- [Work task]
Count the lines in the listing below that contain the word "sinh", and reply with only the number.

- [Excerpted data]
= = = =
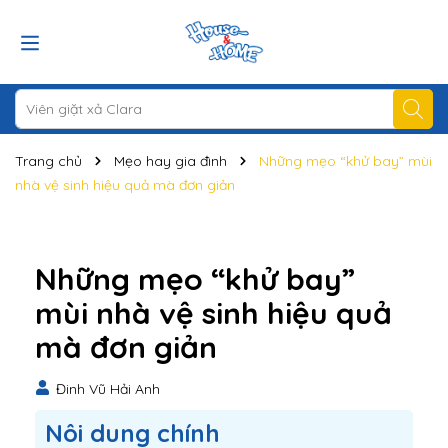
Trang chủ
Mẹo hay gia đình
Những mẹo “khử bay” mùi
nhà vệ sinh hiệu quả mà đơn giản
Những mẹo “khử bay”
mùi nhà vệ sinh hiệu quả
mà đơn giản
Đinh Vũ Hải Anh
Nôi dung chính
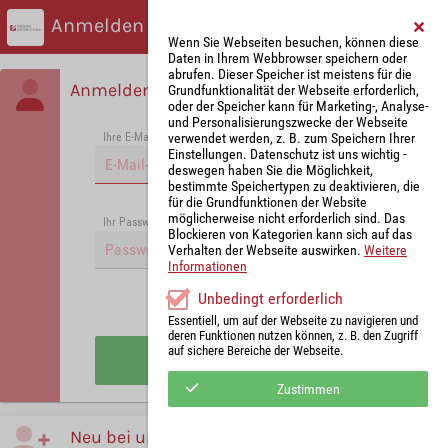
Anmelden
Wenn Sie Webseiten besuchen, können diese
Daten in Ihrem Webbrowser speichern oder
abrufen. Dieser Speicher ist meistens für die
Anmelden
Grundfunktionalität der Webseite erforderlich,
oder der Speicher kann für Marketing-, Analyse-
und Personalisierungszwecke der Webseite
verwendet werden, z. B. zum Speichern Ihrer
Ihre E-Mail-Adresse
*
Einstellungen. Datenschutz ist uns wichtig -
deswegen haben Sie die Möglichkeit,
bestimmte Speichertypen zu deaktivieren, die
für die Grundfunktionen der Website
möglicherweise nicht erforderlich sind. Das
Passwort vergessen?
Ihr Passwort
*
Blockieren von Kategorien kann sich auf das
Verhalten der Webseite auswirken.
Weitere
Informationen
Unbedingt erforderlich
Angemeldet bleiben
Essentiell, um auf der Webseite zu navigieren und
deren Funktionen nutzen können, z. B. den Zugriff
auf sichere Bereiche der Webseite.
Anmelden
Zustimmen
Neu bei uns?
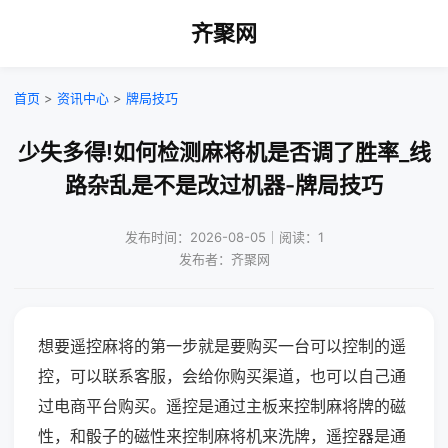
齐聚网
首页
>
资讯中心
>
牌局技巧
少失多得!如何检测麻将机是否调了胜率_线
路杂乱是不是改过机器-牌局技巧
发布时间：2026-08-05｜阅读：1
发布者：齐聚网
想要遥控麻将的第一步就是要购买一台可以控制的遥
控，可以联系客服，会给你购买渠道，也可以自己通
过电商平台购买。遥控是通过主板来控制麻将牌的磁
性，和骰子的磁性来控制麻将机来洗牌，遥控器是通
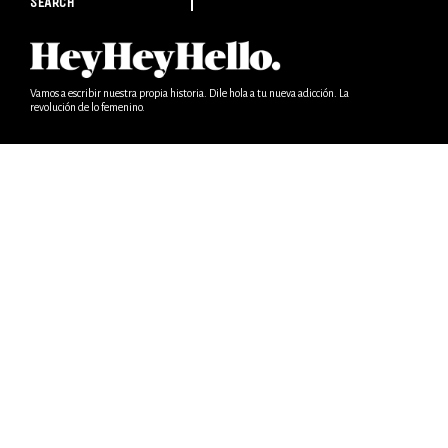
SEARCH
Vamos a escribir nuestra propia historia. Dile hola a tu nueva adicción. La
revolución de lo femenino.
= = = =
- [Written answer]
2